20,0; grave doubt

85 14 10
                                    

.

Entah bagaimana, waktu berjalan lebih cepat ketika kita memiliki kesibukan. Ada hari di mana semuanya mendadak terlewati, seolah kita tidak benar-benar sadar ketika menjalaninya.

Iyan mengalami itu. Hari-harinya berlalu cukup cepat. Hingga sebelum ia sempat menyadari, masa magangnya di kantor sudah mencapai minggu terakhir.

"Bang," panggilnya pada Jendra, sore itu. Ketika keduanya tengah bersiap meninggalkan kantor. "Temenin mampir ke Bang Yoga dulu, mau gak?"

Jendra mengernyit mendengar tawaran yang tiba-tiba itu.

"Tumben?" tanyanya, sambil meraih jaketnya dari sandaran kursi. "Ada apaan?"

Iyan nyengir. Ia tidak langsung menjawab. Keduanya lalu berjalan bersisian, menuju lift yang masih berada beberapa lantai di atas.

"Pengen mampir aja. Kangen Bang Yoga," ucap Iyan pelan, dengan senyum tipis di wajahnya. "Udah lama nggak jengukin. Sibuk mulu kita."

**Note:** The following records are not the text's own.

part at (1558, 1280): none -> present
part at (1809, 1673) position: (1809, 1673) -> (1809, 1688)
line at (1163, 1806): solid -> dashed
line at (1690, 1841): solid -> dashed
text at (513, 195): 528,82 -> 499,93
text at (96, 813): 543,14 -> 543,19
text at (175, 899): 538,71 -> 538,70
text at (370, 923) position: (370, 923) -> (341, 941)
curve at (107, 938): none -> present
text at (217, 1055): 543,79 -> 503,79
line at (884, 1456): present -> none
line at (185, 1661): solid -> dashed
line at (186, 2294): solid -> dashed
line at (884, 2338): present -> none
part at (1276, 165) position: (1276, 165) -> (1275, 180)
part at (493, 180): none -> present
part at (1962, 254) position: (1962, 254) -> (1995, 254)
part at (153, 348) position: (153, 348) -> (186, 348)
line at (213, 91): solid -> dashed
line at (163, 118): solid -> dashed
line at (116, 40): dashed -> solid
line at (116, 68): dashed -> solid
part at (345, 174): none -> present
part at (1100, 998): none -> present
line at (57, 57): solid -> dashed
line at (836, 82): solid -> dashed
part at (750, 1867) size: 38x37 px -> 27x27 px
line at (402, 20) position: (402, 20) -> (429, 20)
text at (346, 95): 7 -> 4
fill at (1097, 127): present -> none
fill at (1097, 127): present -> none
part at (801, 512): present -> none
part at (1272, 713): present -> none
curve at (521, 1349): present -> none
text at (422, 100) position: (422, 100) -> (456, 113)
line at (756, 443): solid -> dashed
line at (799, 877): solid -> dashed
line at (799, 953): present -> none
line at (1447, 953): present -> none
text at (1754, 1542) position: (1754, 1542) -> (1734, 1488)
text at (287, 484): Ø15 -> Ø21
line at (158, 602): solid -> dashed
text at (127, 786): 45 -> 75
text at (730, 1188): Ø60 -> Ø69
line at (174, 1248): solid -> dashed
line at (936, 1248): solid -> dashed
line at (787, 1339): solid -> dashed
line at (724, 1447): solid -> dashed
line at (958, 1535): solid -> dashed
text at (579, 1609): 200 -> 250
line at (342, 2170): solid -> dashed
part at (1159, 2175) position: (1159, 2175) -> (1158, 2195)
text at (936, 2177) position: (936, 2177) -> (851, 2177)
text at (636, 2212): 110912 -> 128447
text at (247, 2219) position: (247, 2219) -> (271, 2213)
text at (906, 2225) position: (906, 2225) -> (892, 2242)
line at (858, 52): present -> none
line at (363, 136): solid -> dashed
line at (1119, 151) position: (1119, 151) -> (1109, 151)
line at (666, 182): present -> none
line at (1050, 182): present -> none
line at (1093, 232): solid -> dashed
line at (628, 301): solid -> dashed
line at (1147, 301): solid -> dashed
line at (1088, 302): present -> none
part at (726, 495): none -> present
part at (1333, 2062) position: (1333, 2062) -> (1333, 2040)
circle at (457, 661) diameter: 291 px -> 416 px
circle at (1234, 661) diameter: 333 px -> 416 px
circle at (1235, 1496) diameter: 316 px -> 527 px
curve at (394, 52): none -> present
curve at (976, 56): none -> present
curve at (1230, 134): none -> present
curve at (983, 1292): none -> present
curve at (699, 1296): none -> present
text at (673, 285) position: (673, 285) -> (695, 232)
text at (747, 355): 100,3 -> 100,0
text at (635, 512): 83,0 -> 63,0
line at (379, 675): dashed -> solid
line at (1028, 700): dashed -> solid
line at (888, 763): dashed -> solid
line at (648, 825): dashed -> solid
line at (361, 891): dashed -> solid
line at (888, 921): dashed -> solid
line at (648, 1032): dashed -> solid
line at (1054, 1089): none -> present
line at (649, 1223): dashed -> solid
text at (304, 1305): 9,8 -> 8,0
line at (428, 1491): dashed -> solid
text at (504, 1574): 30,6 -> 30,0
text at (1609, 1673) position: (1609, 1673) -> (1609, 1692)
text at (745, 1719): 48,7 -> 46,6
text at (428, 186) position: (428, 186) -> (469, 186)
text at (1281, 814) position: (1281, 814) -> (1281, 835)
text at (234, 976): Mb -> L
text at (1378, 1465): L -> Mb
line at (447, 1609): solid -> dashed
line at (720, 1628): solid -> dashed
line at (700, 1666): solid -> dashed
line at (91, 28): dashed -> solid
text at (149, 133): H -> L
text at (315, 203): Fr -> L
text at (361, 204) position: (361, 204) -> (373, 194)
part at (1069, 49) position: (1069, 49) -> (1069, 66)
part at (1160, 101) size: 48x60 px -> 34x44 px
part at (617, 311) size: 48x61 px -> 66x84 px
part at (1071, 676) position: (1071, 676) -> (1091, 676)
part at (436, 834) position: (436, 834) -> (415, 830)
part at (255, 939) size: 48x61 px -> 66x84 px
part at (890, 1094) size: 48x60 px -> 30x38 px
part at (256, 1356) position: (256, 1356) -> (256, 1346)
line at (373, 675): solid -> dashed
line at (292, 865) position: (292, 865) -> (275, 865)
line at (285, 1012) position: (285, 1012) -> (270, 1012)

Jendra terdiam. Iyan ada benarnya. Jika semuanya dalam keadaan baik-baik saja, mungkin kenyataan itu tidak akan terlalu mengganggu Jendra. Sejak dulu, mereka selalu bisa saling memahami kesibukan satu sama lain. Setiap orang memiliki kehidupan masing-masing, dan memiliki hal-hal pribadi untuk diurus secara personal.

Tapi, dengan kenyataan bahwa saat ini Yoga sakit, sedikit banyak Jendra merasa bersalah karena tidak menyisihkan waktu untuk sekadar menjenguk.

"Kalo Bang Ajin nggak bisa, gak pa-pa. Gue sendiri aja. Di sana juga paling ada Bang Gala kan," ujar Iyan, bersamaan dengan denting lift yang terdengar. Benda itu perlahan membuka di hadapan mereka, memberi jalan bagi keduanya untuk masuk.

Lagi, Jendra masih diam. Ia memikirkan beberapa hal. Termasuk fakta bahwa tubuhnya lelah. Belakangan ini, pekerjaannya memang sedang banyak. Ia mengambil lembur beberapa hari ke belakang. Hari ini, Jendra baru saja berniat beristirahat.

Tapi, bagi seorang Ajendra, akan selalu ada masa di mana kepentingan teman-temannya lebih penting, bahkan dari nyawanya sendiri.

Dan saat ini adalah salah satu masa itu.

"Gue ikut deh," putus Jendra, ketika lift mereka mulai bergerak turun. "Lo bener juga, Yan. Udah lama nggak nengokin Yoga."

Iyan tersenyum tipis. Abangnya yang satu ini memang seperti itu.

"Oke." sahut Iyan, singkat.

Keduanya lalu bersisian dalam hening hingga melangkah meninggalkan gedung. Diam-diam, Iyan melirik Jendra melalui ekor matanya. Menghargai betapa Jendra berusaha menghapus raut lelah yang tadi terpeta jelas di wajahnya.






🆙🆙🆙






"Loh, pada mampir kok nggak bilang dulu?" sambut Gala sambil membuka pagar rumahnya, sedikit terkejut dengan kunjungan yang tiba-tiba.

Iyan memasang cengiran cerianya yang biasa, sementara Jendra tersenyum simpul.

"Kenapa? Nggak boleh mampir kalo gak bilang dulu?" sergah Jendra, dengan nada dibuat serius.

"Ya nggak gitu, Bang. Kaget aja." kilah Gala. Jendra tertawa.

Keduanya mengekor Gala memasuki pagar menuju teras.

"Bang Yoga apa kabar, Bang?" tanya Iyan sembari melepas sebelah sepatunya. "Weh, lagi ada Kak Rya juga?"

Jendra sontak mengikuti arah pandang Iyan, sedetik kemudian memahami kenapa Iyan beranggapan demikian. Di lantai undakan teras, sepasang flat shoes wanita terletak rapi, persis di sebelah sepatu Iyan.